By contrast, truly major causes can be detected, replicably and reliably by small studies, that don't cost that much money and don't have to be endlessly repeated.  They are the mice that roar.  The late curmudgeonly David Horrobin said something to the effect that if you can't find it in samples of 30, it's not worth finding.  That's an exaggeration....but how much of one?

But our culture today is about spawning nearly mute lions.  We harp on this because lots of your money is paying for this kind of research.  Instead, we should be able to  provide smaller funding to more people, hoping somebody will make lucky or insightful discoveries, or being less socialistic, we could really pour funds at problems that really are genetic or more clearly addressable with accountable impact in the case of  public health or evolutionary science.  Maybe truly genetic diseases could be prevented or cured more effectively and more quickly if we did that.

Nothing's perfect.  First, pouring money into what should be soluble problems could be like the War on Cancer and other government allotments:  There may only be so many good researchers, and they may already be funded, for these problems.  And, as is manifestly clear, anytime there is a pot of dough, the hogs rush frantically to the trough so one would have to have strong constraints so the funds don't get divided up among a crowd of claimants generating chaff.  In fact, this is how the system largely works now, with me-too being a major modus operandi.

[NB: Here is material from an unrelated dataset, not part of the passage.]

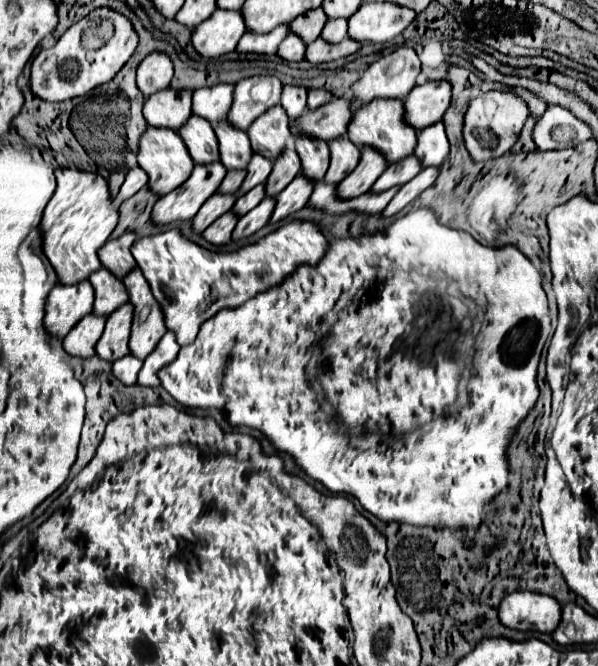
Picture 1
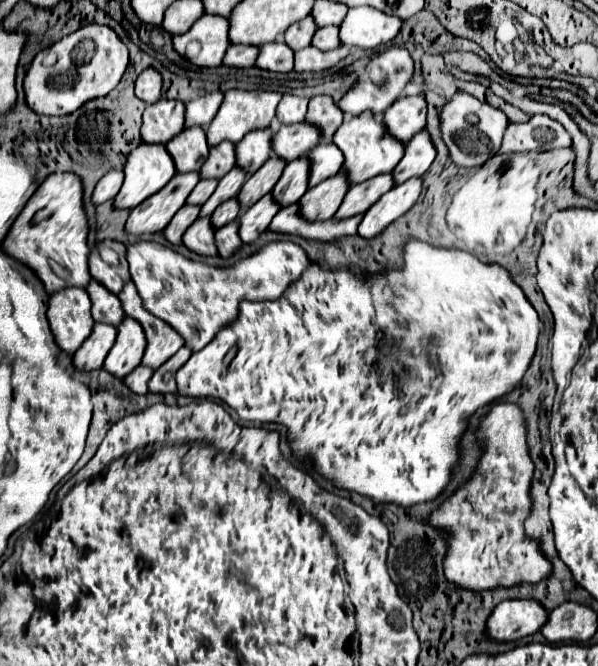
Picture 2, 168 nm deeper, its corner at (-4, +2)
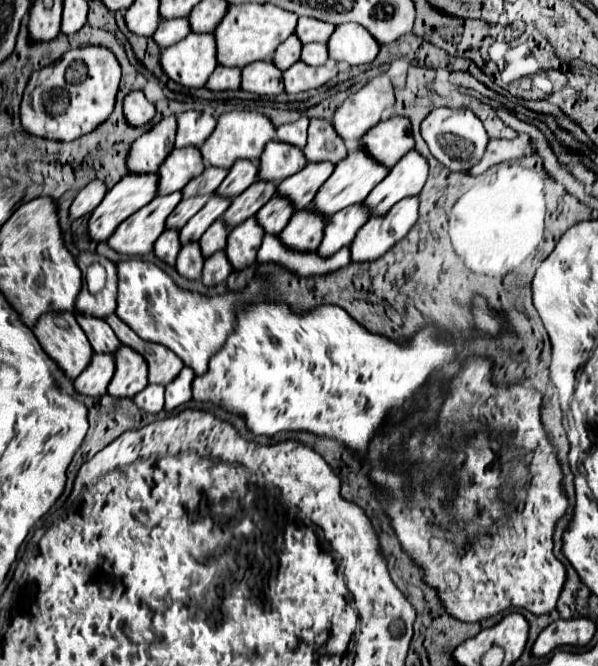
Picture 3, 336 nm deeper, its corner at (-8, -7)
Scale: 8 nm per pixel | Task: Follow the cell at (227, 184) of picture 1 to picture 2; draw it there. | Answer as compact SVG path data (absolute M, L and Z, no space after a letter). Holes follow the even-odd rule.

And, ironically, those who would rail against socializing funding (equalizing distribution, etc.) may not realize that to a great extent that is what our system currently does.  It's how all the med schools keep their research factories in operation 24/7--by investigators flocking to wherever the funds are, inventing whatever rationales for their own ideas that we can think of.  In a way, because it is also intensely competitive, it is a form of capitalistic socialism, a strange beast!

Instead, we build empires of hoarse lions, omitting the potentially much more cost-effective mice who, like humble miners' canaries, could lead us out of the most troubling problems we face.